» **Recorded data**
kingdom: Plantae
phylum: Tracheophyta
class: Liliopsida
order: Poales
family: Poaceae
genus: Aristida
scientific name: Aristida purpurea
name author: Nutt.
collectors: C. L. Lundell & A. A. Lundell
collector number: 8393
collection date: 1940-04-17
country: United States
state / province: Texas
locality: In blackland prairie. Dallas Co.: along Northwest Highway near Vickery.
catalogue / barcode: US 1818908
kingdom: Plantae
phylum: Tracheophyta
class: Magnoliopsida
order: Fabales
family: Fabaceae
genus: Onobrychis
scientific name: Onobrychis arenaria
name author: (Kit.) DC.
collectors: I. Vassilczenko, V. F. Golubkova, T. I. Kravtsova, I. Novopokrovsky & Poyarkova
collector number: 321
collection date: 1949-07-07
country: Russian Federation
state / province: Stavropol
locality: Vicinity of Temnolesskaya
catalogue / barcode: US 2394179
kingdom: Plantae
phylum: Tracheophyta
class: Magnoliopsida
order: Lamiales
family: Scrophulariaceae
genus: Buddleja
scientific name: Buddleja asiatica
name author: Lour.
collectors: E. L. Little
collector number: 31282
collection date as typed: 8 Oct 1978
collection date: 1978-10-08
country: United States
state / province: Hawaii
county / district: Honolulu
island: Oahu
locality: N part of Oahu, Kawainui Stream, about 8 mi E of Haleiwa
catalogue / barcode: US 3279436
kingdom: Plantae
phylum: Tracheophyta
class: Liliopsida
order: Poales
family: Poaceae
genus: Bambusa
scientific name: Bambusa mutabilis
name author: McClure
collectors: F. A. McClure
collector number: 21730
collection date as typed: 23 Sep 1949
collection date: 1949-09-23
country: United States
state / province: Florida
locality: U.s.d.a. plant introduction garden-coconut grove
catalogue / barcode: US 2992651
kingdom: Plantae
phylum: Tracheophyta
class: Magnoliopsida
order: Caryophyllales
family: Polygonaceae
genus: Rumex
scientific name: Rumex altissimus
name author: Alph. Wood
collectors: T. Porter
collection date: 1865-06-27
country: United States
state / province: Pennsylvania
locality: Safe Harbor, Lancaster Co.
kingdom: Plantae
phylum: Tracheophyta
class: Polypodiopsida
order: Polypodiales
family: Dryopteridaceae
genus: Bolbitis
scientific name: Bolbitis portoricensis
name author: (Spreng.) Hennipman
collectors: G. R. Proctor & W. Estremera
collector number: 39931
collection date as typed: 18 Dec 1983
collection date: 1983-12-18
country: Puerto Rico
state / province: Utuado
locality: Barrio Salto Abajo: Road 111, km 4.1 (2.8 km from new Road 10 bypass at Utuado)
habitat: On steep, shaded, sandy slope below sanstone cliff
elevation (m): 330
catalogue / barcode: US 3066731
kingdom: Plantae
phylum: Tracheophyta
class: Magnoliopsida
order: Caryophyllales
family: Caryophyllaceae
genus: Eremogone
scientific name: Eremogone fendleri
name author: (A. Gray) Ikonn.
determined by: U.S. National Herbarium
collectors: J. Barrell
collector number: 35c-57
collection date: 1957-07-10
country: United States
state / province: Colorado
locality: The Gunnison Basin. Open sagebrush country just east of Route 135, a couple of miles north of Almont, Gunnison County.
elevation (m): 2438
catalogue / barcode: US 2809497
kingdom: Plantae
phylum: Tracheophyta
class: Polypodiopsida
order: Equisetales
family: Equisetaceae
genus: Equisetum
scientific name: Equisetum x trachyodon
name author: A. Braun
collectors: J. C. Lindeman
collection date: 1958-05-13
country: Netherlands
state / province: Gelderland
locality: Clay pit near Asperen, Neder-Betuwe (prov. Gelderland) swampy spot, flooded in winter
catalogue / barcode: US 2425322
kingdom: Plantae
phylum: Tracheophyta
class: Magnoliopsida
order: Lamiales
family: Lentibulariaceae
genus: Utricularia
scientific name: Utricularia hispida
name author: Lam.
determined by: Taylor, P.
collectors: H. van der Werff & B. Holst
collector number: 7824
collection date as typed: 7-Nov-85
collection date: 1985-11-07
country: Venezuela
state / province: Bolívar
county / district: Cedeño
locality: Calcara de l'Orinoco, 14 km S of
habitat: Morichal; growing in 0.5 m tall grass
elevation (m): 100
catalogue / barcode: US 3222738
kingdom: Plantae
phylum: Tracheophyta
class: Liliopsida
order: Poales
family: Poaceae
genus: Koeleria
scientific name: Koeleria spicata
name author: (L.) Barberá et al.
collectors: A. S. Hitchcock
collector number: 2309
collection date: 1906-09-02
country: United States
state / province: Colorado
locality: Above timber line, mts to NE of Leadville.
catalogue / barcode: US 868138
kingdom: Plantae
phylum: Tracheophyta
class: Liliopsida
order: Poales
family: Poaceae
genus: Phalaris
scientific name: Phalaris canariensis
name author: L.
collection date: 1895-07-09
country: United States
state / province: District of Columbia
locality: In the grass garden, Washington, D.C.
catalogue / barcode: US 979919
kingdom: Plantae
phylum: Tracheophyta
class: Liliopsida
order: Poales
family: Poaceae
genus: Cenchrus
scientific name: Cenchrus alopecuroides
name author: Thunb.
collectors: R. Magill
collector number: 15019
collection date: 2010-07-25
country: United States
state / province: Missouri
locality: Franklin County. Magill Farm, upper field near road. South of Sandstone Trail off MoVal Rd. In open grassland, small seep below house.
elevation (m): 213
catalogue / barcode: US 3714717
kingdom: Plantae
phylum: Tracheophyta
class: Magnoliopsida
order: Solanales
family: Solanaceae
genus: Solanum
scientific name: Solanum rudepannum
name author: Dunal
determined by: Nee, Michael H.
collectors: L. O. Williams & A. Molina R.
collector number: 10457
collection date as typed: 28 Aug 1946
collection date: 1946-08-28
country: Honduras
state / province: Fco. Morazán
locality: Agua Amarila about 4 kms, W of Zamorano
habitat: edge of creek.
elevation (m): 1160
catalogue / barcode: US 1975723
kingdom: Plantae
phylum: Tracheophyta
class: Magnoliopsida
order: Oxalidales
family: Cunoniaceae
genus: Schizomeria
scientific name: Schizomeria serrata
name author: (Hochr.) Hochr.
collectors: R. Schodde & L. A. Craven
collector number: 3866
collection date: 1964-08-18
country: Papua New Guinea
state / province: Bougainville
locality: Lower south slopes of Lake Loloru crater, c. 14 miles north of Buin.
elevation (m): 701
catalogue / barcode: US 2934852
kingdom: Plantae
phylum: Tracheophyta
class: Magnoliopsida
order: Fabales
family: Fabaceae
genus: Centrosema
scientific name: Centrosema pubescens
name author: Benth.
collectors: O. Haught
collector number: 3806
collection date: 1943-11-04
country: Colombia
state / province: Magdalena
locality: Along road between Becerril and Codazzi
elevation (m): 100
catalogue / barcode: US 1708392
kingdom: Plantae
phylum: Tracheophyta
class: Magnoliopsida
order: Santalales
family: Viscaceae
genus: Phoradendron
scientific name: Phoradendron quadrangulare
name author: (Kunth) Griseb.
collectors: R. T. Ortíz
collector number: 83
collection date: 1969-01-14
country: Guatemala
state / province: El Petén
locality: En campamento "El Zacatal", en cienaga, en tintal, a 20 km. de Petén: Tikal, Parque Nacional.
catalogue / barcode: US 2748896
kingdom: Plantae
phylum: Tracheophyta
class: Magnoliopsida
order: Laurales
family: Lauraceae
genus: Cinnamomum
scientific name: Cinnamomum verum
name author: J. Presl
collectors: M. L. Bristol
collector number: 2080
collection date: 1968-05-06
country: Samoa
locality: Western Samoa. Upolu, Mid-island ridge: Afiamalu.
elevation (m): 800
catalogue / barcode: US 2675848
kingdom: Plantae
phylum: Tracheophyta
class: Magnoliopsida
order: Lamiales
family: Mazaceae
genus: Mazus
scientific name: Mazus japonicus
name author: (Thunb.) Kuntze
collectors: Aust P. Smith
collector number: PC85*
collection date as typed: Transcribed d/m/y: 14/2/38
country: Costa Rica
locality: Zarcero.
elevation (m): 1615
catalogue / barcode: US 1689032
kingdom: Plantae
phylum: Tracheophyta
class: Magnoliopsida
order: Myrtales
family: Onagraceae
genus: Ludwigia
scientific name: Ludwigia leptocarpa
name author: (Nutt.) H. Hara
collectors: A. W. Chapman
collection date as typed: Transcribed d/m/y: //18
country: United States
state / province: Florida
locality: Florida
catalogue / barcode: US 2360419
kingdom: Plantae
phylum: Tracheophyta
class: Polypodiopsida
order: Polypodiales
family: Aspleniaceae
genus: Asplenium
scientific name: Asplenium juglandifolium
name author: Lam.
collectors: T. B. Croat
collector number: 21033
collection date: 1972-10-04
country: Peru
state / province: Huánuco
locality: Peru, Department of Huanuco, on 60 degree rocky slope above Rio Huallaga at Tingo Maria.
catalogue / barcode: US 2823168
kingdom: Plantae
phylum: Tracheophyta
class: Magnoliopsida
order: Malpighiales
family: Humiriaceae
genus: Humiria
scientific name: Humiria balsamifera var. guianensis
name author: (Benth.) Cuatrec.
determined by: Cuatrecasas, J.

» **Given problem**
Duplicate the lines above, starting with the line with "collector number: 31282" and going on through the line with "order: Equisetales".

» **Answer**
collector number: 31282
collection date as typed: 8 Oct 1978
collection date: 1978-10-08
country: United States
state / province: Hawaii
county / district: Honolulu
island: Oahu
locality: N part of Oahu, Kawainui Stream, about 8 mi E of Haleiwa
catalogue / barcode: US 3279436
kingdom: Plantae
phylum: Tracheophyta
class: Liliopsida
order: Poales
family: Poaceae
genus: Bambusa
scientific name: Bambusa mutabilis
name author: McClure
collectors: F. A. McClure
collector number: 21730
collection date as typed: 23 Sep 1949
collection date: 1949-09-23
country: United States
state / province: Florida
locality: U.s.d.a. plant introduction garden-coconut grove
catalogue / barcode: US 2992651
kingdom: Plantae
phylum: Tracheophyta
class: Magnoliopsida
order: Caryophyllales
family: Polygonaceae
genus: Rumex
scientific name: Rumex altissimus
name author: Alph. Wood
collectors: T. Porter
collection date: 1865-06-27
country: United States
state / province: Pennsylvania
locality: Safe Harbor, Lancaster Co.
kingdom: Plantae
phylum: Tracheophyta
class: Polypodiopsida
order: Polypodiales
family: Dryopteridaceae
genus: Bolbitis
scientific name: Bolbitis portoricensis
name author: (Spreng.) Hennipman
collectors: G. R. Proctor & W. Estremera
collector number: 39931
collection date as typed: 18 Dec 1983
collection date: 1983-12-18
country: Puerto Rico
state / province: Utuado
locality: Barrio Salto Abajo: Road 111, km 4.1 (2.8 km from new Road 10 bypass at Utuado)
habitat: On steep, shaded, sandy slope below sanstone cliff
elevation (m): 330
catalogue / barcode: US 3066731
kingdom: Plantae
phylum: Tracheophyta
class: Magnoliopsida
order: Caryophyllales
family: Caryophyllaceae
genus: Eremogone
scientific name: Eremogone fendleri
name author: (A. Gray) Ikonn.
determined by: U.S. National Herbarium
collectors: J. Barrell
collector number: 35c-57
collection date: 1957-07-10
country: United States
state / province: Colorado
locality: The Gunnison Basin. Open sagebrush country just east of Route 135, a couple of miles north of Almont, Gunnison County.
elevation (m): 2438
catalogue / barcode: US 2809497
kingdom: Plantae
phylum: Tracheophyta
class: Polypodiopsida
order: Equisetales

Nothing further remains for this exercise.